>> Start Supplied entries
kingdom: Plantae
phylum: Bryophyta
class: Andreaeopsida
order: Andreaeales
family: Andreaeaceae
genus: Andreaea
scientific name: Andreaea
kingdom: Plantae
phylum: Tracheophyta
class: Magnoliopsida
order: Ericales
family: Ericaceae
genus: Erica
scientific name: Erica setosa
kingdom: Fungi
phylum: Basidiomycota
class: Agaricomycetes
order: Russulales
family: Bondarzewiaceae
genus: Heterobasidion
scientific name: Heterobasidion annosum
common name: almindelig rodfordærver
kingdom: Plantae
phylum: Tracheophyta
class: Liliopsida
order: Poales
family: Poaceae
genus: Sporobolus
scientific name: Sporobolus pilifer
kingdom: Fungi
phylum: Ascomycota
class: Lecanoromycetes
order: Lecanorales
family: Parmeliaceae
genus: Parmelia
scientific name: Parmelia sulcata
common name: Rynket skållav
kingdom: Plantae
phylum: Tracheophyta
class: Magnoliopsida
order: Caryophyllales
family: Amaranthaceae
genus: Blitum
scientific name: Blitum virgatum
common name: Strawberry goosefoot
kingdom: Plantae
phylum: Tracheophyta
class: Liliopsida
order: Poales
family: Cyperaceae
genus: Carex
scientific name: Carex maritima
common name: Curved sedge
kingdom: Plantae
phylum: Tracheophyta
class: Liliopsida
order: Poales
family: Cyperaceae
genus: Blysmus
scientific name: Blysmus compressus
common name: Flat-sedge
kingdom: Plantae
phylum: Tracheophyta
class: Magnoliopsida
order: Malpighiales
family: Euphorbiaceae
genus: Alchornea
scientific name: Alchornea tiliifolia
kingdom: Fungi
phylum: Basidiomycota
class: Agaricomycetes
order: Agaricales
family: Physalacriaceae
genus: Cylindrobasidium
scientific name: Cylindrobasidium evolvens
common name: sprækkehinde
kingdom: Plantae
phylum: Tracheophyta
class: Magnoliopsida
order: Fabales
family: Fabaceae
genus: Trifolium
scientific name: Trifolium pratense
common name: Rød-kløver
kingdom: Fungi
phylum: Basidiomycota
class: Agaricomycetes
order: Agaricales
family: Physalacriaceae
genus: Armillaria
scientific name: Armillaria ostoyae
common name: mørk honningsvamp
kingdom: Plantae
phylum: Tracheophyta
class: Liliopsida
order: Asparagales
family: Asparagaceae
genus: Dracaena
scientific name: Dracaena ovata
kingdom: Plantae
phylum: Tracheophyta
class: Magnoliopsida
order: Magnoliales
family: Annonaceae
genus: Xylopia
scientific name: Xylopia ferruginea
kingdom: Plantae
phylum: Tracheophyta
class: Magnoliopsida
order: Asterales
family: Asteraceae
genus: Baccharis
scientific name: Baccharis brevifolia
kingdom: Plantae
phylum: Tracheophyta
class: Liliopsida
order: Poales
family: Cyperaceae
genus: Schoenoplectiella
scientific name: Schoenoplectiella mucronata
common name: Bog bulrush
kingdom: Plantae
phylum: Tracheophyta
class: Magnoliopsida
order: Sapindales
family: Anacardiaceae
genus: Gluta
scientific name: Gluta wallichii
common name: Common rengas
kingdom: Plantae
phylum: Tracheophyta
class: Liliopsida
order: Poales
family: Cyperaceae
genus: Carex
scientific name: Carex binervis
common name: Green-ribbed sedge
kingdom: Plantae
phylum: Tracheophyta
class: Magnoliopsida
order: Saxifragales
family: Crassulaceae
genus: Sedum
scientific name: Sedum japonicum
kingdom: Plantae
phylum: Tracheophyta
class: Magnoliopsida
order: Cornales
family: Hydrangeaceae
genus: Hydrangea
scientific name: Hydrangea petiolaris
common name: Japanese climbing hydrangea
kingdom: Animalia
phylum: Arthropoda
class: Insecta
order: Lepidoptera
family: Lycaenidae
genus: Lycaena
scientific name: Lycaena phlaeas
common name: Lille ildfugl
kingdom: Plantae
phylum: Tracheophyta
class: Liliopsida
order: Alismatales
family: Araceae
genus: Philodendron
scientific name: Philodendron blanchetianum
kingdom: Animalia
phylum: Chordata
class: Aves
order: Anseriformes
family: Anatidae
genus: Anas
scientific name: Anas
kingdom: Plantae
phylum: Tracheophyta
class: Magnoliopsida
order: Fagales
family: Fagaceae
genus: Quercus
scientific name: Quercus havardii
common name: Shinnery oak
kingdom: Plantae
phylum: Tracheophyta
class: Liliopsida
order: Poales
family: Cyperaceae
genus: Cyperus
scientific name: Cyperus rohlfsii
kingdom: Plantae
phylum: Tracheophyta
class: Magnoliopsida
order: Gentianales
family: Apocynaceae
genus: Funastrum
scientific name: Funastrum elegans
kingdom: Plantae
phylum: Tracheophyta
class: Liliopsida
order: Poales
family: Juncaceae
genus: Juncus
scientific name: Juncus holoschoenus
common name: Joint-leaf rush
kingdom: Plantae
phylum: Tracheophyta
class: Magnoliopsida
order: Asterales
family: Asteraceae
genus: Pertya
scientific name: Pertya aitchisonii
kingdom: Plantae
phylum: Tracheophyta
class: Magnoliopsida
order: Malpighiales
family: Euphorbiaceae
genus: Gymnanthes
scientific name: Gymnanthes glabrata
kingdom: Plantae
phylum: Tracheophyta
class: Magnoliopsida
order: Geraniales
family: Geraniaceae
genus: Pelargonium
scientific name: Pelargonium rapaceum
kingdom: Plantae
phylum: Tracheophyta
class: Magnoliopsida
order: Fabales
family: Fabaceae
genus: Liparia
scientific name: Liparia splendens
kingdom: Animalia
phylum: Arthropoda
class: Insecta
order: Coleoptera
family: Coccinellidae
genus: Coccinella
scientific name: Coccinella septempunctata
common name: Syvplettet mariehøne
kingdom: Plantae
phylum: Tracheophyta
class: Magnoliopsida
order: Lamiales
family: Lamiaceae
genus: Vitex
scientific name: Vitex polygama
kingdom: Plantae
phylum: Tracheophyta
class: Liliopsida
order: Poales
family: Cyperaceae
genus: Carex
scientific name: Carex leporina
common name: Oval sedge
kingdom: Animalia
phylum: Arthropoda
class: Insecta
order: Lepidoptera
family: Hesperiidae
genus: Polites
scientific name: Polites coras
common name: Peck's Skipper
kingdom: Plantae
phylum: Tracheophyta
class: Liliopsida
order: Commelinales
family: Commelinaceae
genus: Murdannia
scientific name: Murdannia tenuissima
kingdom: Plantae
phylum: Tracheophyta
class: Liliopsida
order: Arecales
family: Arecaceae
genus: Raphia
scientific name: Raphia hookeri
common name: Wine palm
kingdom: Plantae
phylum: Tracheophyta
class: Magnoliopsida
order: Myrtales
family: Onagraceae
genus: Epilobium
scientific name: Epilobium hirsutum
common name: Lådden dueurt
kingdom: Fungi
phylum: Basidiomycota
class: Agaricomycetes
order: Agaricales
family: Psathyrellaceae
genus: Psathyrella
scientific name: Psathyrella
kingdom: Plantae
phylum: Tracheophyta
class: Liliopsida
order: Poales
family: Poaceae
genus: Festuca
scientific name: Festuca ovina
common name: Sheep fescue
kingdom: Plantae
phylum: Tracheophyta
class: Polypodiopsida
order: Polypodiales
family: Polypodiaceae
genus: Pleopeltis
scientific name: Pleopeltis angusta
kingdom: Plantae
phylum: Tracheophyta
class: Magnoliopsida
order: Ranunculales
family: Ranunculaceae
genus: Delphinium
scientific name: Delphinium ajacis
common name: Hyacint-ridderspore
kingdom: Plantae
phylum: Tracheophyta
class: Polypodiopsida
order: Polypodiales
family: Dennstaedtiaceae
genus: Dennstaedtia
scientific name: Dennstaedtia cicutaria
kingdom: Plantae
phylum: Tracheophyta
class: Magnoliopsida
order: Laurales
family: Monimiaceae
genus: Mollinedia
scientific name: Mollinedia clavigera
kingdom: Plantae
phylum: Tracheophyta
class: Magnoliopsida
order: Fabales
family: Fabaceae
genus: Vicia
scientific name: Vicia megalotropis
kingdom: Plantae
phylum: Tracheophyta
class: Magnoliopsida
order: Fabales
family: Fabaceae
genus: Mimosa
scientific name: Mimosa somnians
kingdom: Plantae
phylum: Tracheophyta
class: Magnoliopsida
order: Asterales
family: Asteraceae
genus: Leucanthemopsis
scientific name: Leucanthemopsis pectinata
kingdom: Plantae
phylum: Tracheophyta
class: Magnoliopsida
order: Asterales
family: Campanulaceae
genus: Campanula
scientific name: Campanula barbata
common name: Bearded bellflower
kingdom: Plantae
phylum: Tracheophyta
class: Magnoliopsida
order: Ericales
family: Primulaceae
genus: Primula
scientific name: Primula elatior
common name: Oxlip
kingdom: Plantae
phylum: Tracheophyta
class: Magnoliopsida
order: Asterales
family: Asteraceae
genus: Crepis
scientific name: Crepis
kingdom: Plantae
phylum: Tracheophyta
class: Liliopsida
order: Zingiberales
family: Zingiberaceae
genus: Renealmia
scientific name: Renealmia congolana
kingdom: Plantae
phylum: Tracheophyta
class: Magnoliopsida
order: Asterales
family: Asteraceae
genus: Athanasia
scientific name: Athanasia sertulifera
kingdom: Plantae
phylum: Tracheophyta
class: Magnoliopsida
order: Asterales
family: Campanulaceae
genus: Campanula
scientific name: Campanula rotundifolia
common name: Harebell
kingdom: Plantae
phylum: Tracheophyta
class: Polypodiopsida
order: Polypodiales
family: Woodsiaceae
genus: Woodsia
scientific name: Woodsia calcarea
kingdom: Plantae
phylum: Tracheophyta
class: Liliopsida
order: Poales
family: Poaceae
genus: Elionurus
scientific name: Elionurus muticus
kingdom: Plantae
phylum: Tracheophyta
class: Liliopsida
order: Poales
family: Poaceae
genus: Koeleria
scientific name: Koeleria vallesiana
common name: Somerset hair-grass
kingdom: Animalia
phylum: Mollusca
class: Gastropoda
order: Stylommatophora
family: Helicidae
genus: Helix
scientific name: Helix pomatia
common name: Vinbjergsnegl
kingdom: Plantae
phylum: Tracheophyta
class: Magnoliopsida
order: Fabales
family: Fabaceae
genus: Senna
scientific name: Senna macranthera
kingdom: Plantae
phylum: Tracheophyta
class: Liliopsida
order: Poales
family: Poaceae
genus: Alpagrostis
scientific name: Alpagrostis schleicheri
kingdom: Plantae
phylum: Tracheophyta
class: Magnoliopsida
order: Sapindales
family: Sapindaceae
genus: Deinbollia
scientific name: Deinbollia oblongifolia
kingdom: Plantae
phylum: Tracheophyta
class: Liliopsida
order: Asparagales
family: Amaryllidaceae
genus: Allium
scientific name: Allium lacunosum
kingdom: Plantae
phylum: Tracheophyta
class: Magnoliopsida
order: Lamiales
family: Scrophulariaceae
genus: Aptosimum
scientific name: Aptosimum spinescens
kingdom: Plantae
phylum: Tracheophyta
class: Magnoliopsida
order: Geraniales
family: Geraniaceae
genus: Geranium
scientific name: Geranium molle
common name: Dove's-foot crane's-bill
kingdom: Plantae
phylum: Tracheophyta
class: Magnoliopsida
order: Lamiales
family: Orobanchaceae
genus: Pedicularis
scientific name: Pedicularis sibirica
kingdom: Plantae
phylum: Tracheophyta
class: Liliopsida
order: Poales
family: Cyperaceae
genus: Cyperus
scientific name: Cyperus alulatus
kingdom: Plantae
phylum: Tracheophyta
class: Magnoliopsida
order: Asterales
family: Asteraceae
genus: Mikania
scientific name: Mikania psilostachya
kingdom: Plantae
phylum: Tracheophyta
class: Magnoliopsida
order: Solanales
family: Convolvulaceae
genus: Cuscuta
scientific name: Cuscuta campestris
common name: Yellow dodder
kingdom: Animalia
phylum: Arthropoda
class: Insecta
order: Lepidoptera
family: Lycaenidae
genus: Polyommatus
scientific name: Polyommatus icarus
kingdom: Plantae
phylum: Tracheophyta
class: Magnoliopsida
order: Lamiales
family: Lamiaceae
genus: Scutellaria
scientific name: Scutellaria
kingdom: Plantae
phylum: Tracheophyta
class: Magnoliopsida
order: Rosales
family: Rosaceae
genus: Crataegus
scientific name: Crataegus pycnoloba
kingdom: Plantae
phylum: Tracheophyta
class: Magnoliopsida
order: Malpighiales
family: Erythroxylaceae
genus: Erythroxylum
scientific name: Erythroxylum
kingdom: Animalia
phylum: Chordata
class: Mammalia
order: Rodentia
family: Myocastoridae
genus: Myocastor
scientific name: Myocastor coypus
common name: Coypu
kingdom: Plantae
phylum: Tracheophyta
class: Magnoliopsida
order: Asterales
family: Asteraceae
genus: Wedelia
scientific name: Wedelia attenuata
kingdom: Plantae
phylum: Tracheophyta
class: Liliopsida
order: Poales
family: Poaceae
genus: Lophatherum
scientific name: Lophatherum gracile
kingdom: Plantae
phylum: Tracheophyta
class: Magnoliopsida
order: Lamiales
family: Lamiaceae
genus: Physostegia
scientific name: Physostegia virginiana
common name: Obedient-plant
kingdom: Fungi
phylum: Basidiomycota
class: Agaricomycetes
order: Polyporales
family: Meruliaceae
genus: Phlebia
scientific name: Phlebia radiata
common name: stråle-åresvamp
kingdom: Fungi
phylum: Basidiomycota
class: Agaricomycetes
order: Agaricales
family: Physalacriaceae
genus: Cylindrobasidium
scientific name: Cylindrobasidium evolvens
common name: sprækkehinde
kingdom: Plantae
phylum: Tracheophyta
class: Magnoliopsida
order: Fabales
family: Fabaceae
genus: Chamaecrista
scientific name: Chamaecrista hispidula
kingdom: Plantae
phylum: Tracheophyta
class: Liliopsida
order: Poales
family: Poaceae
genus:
>> End Supplied entries
## What is required
Can you render the entries starting with the line containing "scientific name: Epilobium hirsutum" and going on through the line containing "order: Ranunculales" as a two-column CSV with the headers field and value? Give one row per entry, put each field and each value in its own quoted field, and turn any line breaks into spaces.

## Answer in full
field,value
"scientific name:","Epilobium hirsutum"
"common name:","Lådden dueurt"
"kingdom:","Fungi"
"phylum:","Basidiomycota"
"class:","Agaricomycetes"
"order:","Agaricales"
"family:","Psathyrellaceae"
"genus:","Psathyrella"
"scientific name:","Psathyrella"
"kingdom:","Plantae"
"phylum:","Tracheophyta"
"class:","Liliopsida"
"order:","Poales"
"family:","Poaceae"
"genus:","Festuca"
"scientific name:","Festuca ovina"
"common name:","Sheep fescue"
"kingdom:","Plantae"
"phylum:","Tracheophyta"
"class:","Polypodiopsida"
"order:","Polypodiales"
"family:","Polypodiaceae"
"genus:","Pleopeltis"
"scientific name:","Pleopeltis angusta"
"kingdom:","Plantae"
"phylum:","Tracheophyta"
"class:","Magnoliopsida"
"order:","Ranunculales"